───── PASSAGE FOR REVIEW ─────

But this was also the time when the Luttrell Psalter showed some men shooting shorter bows at the butts. A reasonable deduction from all this is that the Royal standard for military bows was the longbow, and that this standard brought about a shift in the English archery culture to almost total practice with the longbow in the second half of the fourteenth century. This change might explain in part the complaints of both Edward II and Edward III between 1315 and the 1340s that the Arrayers were dilatory, corrupt and sending feeble, poorly equipped archers to muster. While the Arrayers may have been both dilatory and corrupt, they may also have been sending archers equipped with shorter bows like those shown in the Luttrell Psalter and other illustrations; men who were competent enough with shorter bows, but who struggled with the longbows in use in the royal armies.

How active and pervasive was the English tradition of archery? It is difficult to find much trace of it before the beginning of the thirteenth century, except for military archery mainly in Stephen’s reign, particularly the Battle of the Standard. This lack of evidence arises for two main reasons: lack of records and a general tendency to restrict the activities of much of the population through a rigid understanding of the significance of free and unfree status. Once Henry III started to erode this separation by including unfree men in the Assize of Arms, the wider tradition of archery was brought forward into national significance. The thirteenth century marks the time in history when written records increased enormously in number which gives us so much more information about the practice of archery in England. Much of this information is peripheral, just recording the ownership and use of bows and arrows. As such it provides illumination of the practice of archery by Englishmen of the time in a way that a tract from an enthusiast does not. The ordinariness of some of the records illuminates a tradition of archery among ordinary men which was the foundation of the near legendary skills and reputation of the English and Welsh archers in the coming decades.

───── GIVEN INFORMATION ─────

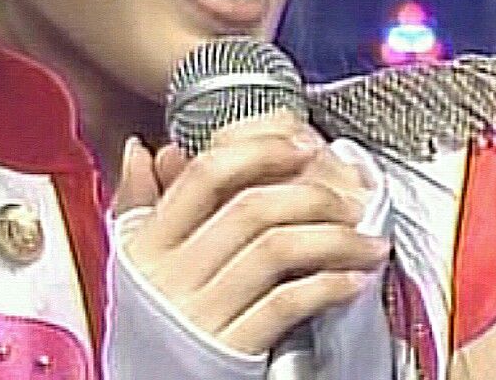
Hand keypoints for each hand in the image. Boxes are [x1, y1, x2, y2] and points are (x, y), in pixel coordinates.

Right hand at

─────

_TASK GOAL_:
Copy the passage on English archery word for word, everything from "But this was" down to "the royal armies.".

_SOLUTION TO THIS PROBLEM_:
But this was also the time when the Luttrell Psalter showed some men shooting shorter bows at the butts. A reasonable deduction from all this is that the Royal standard for military bows was the longbow, and that this standard brought about a shift in the English archery culture to almost total practice with the longbow in the second half of the fourteenth century. This change might explain in part the complaints of both Edward II and Edward III between 1315 and the 1340s that the Arrayers were dilatory, corrupt and sending feeble, poorly equipped archers to muster. While the Arrayers may have been both dilatory and corrupt, they may also have been sending archers equipped with shorter bows like those shown in the Luttrell Psalter and other illustrations; men who were competent enough with shorter bows, but who struggled with the longbows in use in the royal armies.